▶ _TASK DESCRIPTION_
Your answer should hold only the lines from the start of the data below through the line with "2: (112, 342)", copied exactly, with pictures left out.

───── SOURCE DATA

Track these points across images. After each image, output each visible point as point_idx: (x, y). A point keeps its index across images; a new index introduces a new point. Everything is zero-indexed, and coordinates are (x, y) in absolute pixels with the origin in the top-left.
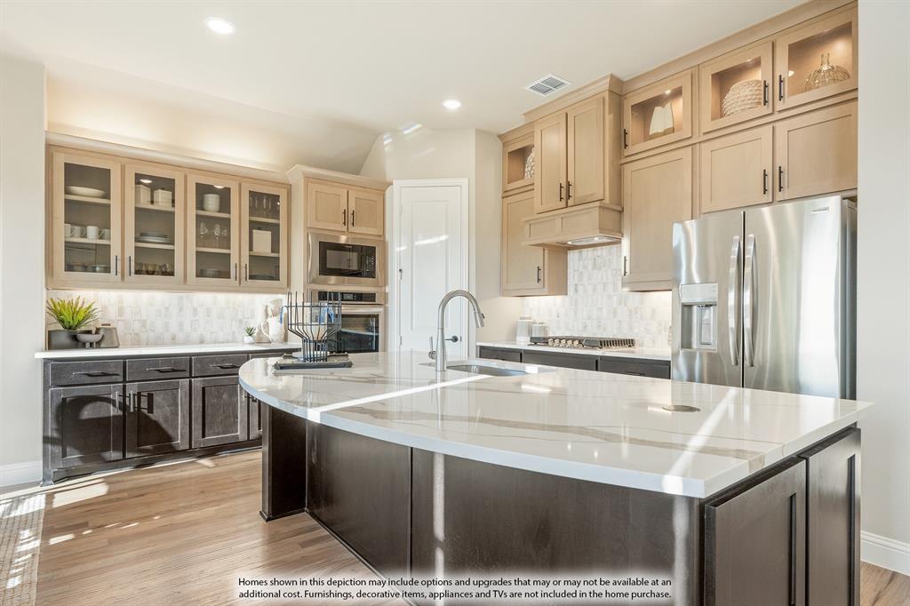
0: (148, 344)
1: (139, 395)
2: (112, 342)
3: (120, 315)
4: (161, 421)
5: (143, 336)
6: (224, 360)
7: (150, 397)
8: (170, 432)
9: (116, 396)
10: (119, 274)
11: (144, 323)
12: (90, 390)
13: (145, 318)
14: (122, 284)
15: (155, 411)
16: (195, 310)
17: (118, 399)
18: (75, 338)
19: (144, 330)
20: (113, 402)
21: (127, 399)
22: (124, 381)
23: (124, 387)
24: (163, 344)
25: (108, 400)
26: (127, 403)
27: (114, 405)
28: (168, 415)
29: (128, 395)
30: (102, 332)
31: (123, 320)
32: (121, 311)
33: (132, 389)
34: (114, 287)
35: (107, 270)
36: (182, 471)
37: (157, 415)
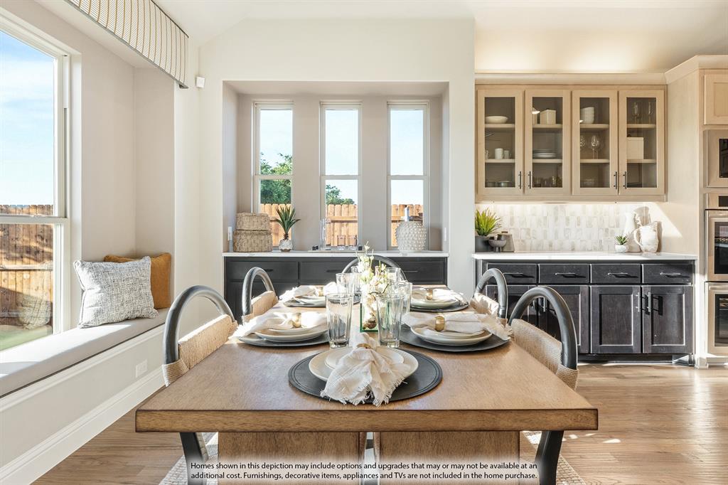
2: (510, 248)
3: (512, 224)
5: (528, 243)
6: (618, 269)
10: (522, 188)
11: (528, 232)
13: (528, 226)
14: (524, 196)
16: (568, 219)
18: (488, 243)
19: (528, 236)
22: (537, 282)
31: (514, 229)
32: (512, 220)
34: (517, 199)
35: (512, 184)
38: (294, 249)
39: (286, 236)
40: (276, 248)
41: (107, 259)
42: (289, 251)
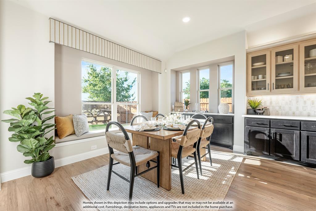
0: (282, 115)
1: (276, 133)
2: (267, 114)
4: (285, 145)
5: (280, 112)
7: (281, 135)
8: (290, 151)
9: (267, 132)
10: (269, 90)
11: (280, 107)
12: (258, 129)
13: (280, 105)
14: (271, 93)
15: (283, 141)
16: (305, 102)
17: (267, 134)
18: (255, 111)
19: (280, 109)
20: (266, 134)
21: (271, 134)
22: (270, 127)
23: (270, 130)
24: (289, 115)
25: (264, 133)
26: (271, 136)
27: (266, 135)
28: (289, 144)
29: (271, 133)
30: (264, 110)
31: (272, 106)
32: (271, 103)
33: (273, 131)
34: (267, 94)
35: (265, 89)
36: (295, 169)
37: (283, 142)
38: (189, 111)
39: (187, 108)
40: (184, 111)
41: (146, 112)
42: (187, 112)
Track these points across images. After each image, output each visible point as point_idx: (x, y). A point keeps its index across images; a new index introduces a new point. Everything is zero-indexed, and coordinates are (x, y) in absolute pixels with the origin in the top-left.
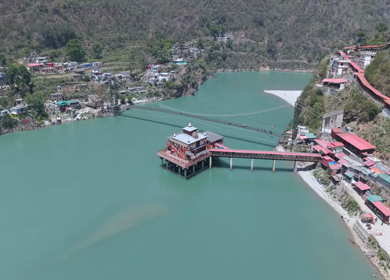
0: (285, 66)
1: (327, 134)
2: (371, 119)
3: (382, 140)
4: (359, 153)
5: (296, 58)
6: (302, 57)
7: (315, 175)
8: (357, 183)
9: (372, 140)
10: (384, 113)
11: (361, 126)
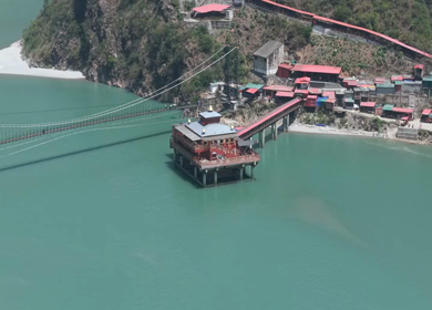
1: (271, 76)
3: (339, 58)
4: (333, 78)
7: (308, 122)
8: (363, 104)
9: (329, 63)
10: (316, 32)
11: (299, 54)
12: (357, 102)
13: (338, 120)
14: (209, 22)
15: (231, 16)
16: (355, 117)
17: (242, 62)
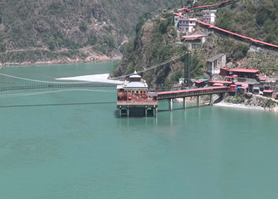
0: (21, 58)
1: (216, 75)
2: (245, 55)
3: (261, 65)
4: (251, 75)
5: (33, 44)
6: (39, 42)
7: (228, 101)
8: (265, 91)
9: (254, 68)
10: (252, 49)
11: (238, 63)
12: (262, 90)
13: (246, 100)
14: (190, 44)
15: (204, 40)
16: (257, 98)
17: (202, 66)
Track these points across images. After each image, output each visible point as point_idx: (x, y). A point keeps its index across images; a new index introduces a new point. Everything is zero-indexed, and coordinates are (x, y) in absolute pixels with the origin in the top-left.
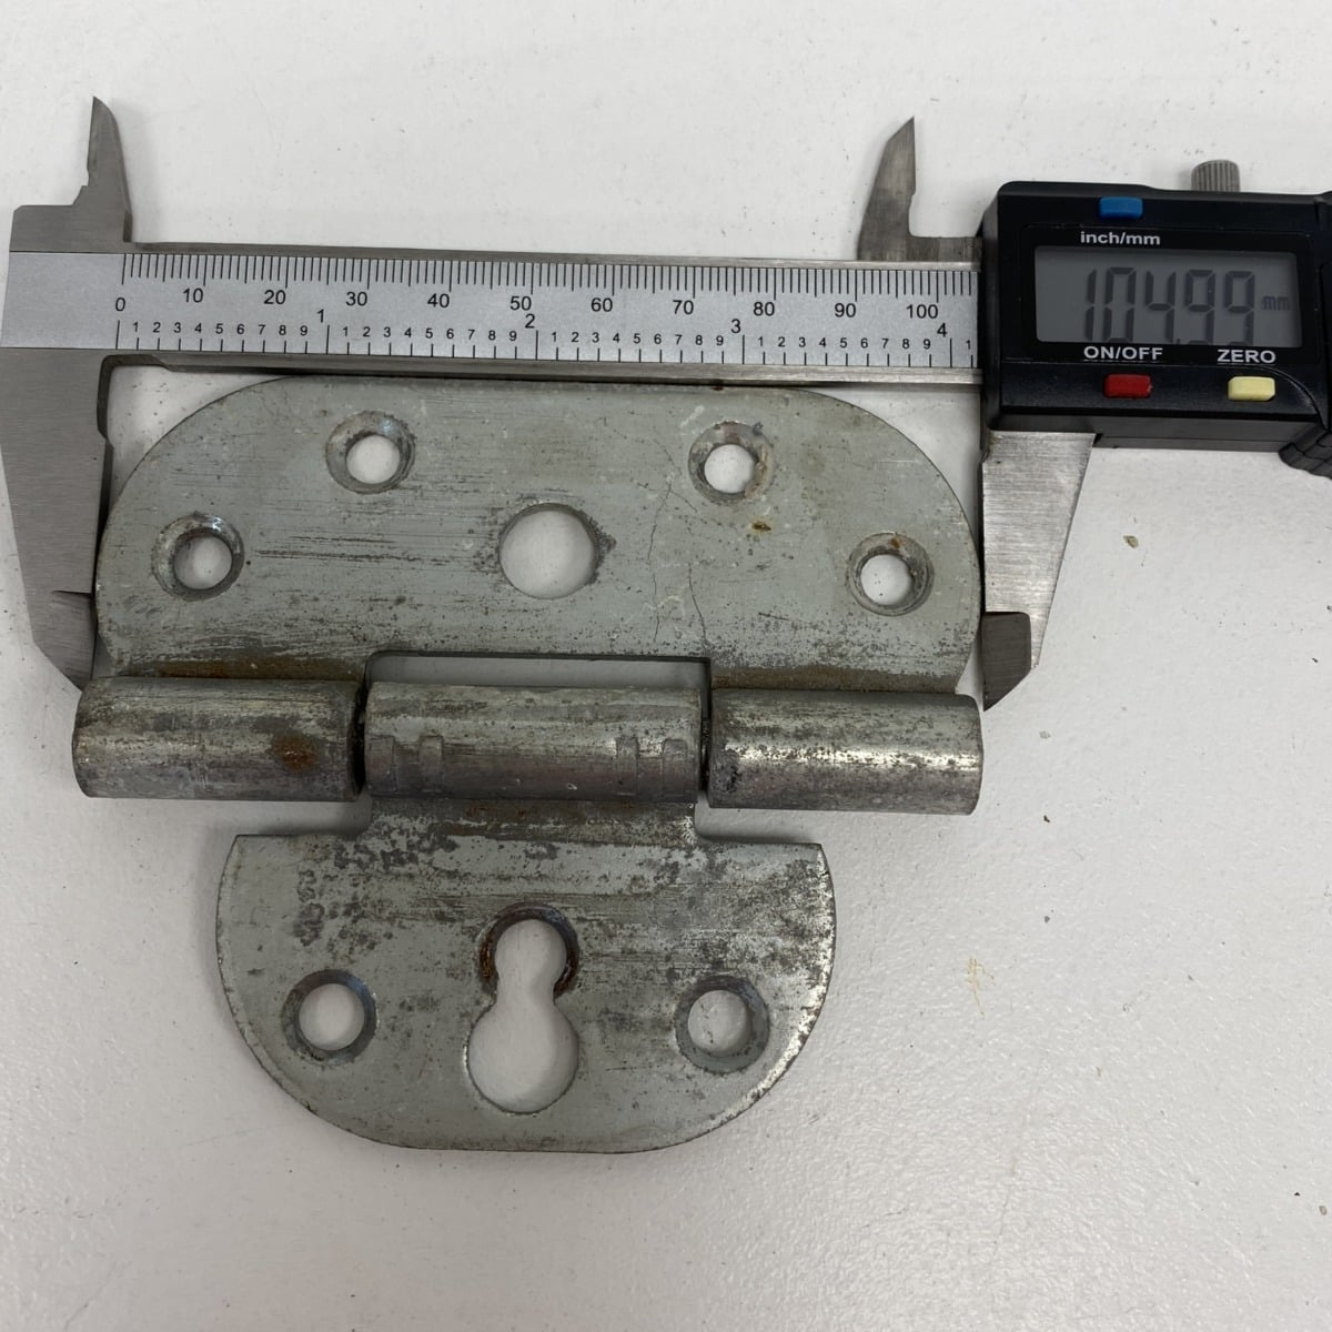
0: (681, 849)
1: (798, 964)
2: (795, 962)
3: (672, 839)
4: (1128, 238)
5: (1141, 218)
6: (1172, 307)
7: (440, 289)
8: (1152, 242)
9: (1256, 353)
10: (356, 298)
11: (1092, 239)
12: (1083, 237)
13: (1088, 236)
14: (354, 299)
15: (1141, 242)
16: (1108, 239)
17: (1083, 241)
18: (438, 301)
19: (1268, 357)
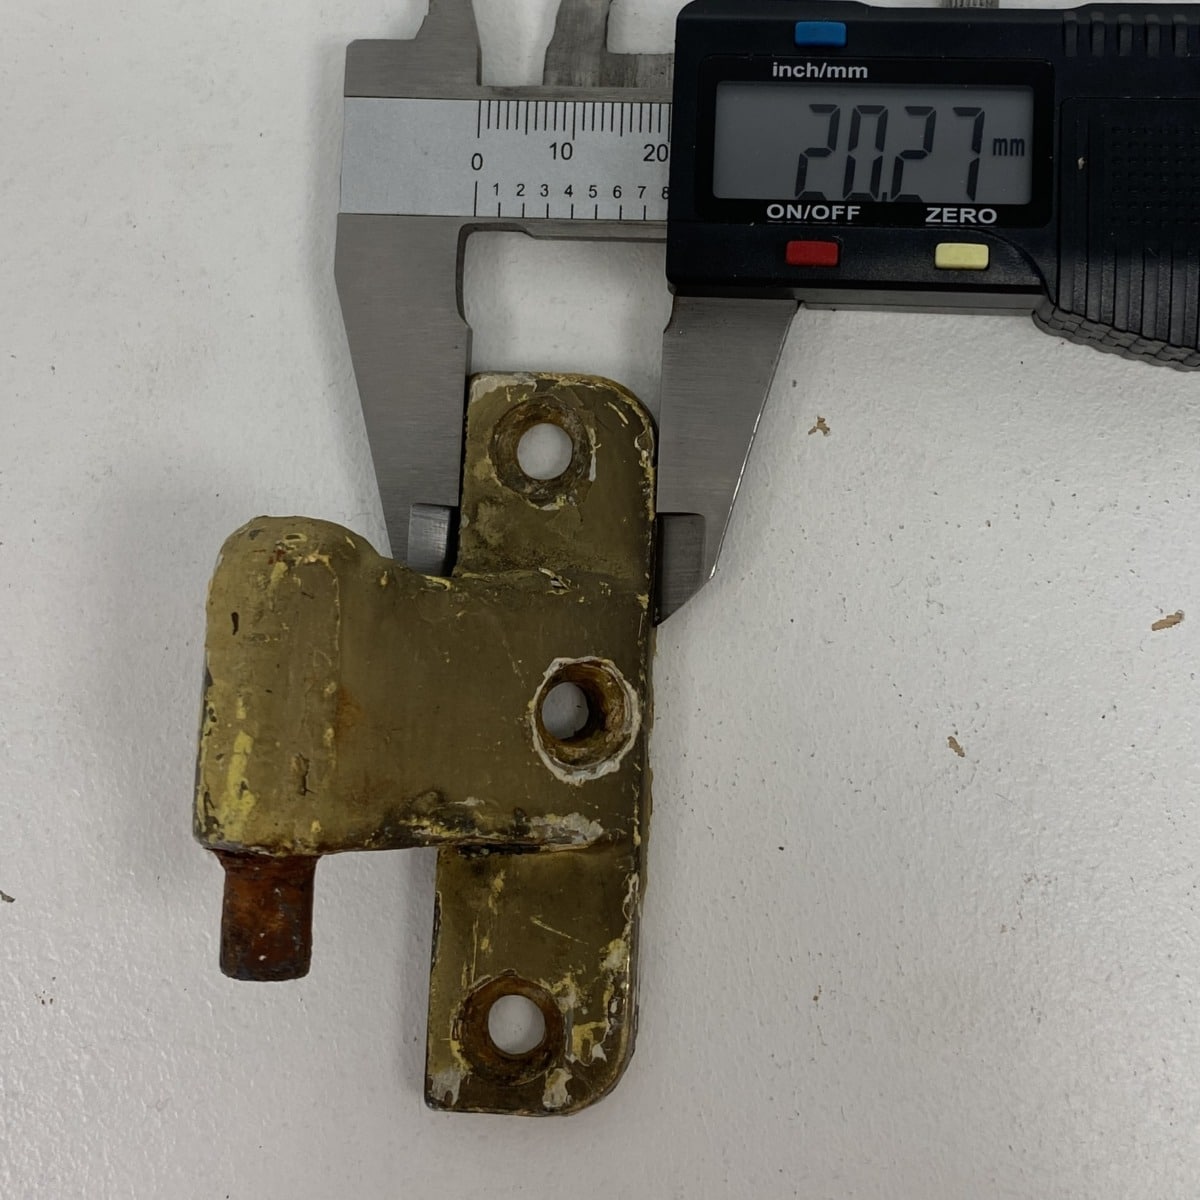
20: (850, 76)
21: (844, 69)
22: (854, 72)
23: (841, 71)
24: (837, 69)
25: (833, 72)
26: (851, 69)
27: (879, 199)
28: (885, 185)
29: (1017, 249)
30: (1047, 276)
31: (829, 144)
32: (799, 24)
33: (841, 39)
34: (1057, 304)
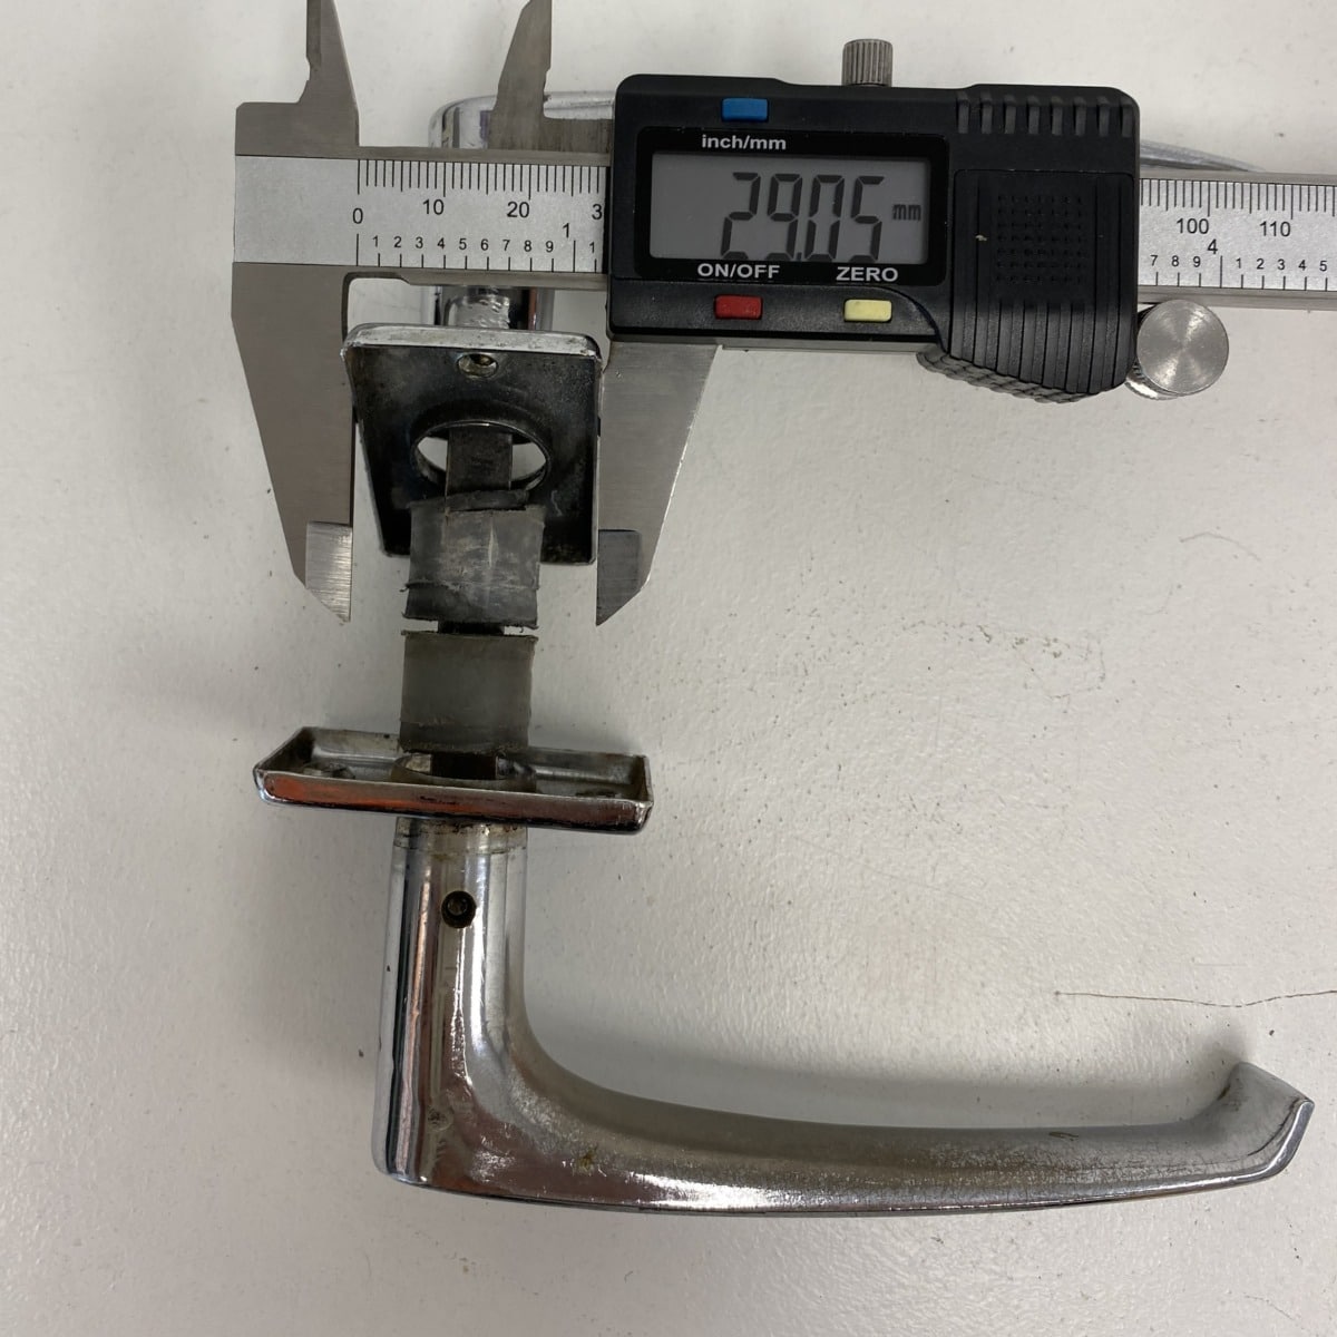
4: (752, 141)
5: (767, 121)
6: (796, 218)
8: (777, 147)
9: (878, 271)
11: (713, 143)
12: (704, 140)
13: (710, 140)
15: (765, 147)
16: (731, 143)
17: (704, 145)
19: (890, 275)
20: (771, 147)
21: (765, 142)
22: (774, 144)
23: (762, 144)
24: (759, 142)
25: (755, 144)
26: (771, 142)
27: (794, 259)
28: (800, 246)
29: (915, 303)
30: (940, 328)
31: (750, 209)
32: (726, 102)
33: (765, 115)
34: (949, 352)
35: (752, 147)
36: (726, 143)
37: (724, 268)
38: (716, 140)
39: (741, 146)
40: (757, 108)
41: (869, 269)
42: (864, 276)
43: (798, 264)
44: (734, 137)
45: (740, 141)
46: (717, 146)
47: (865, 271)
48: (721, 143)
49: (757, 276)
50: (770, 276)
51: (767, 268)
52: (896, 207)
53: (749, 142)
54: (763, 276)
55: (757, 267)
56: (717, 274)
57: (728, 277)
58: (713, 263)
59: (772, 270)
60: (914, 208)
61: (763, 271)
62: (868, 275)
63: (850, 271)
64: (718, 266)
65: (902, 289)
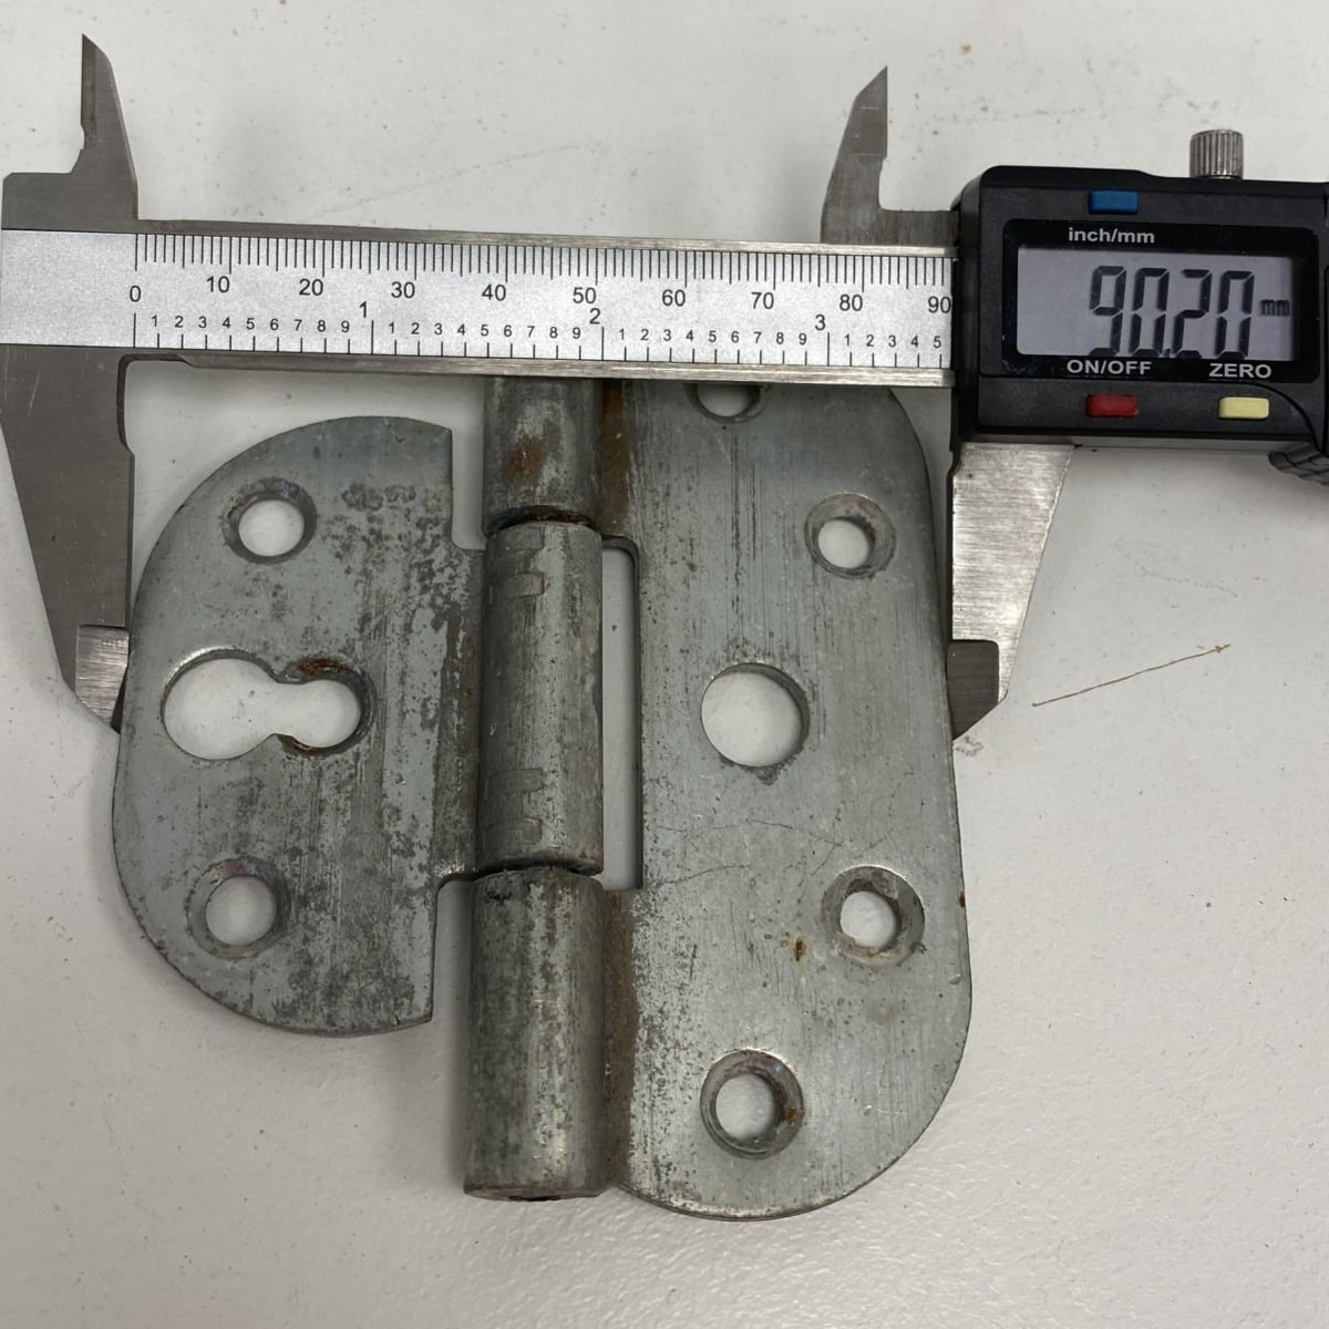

──────────

▶ _TASK OUTPUT_
Track these points across images. After each image, output each visible point as point_idx: (x, y). A point keeps its index across images; a new index introduces a new point. Everything is zero-indexed, and coordinates are (x, y) in absolute pixels with the origin in the top-left.
0: (148, 344)
1: (139, 395)
2: (112, 342)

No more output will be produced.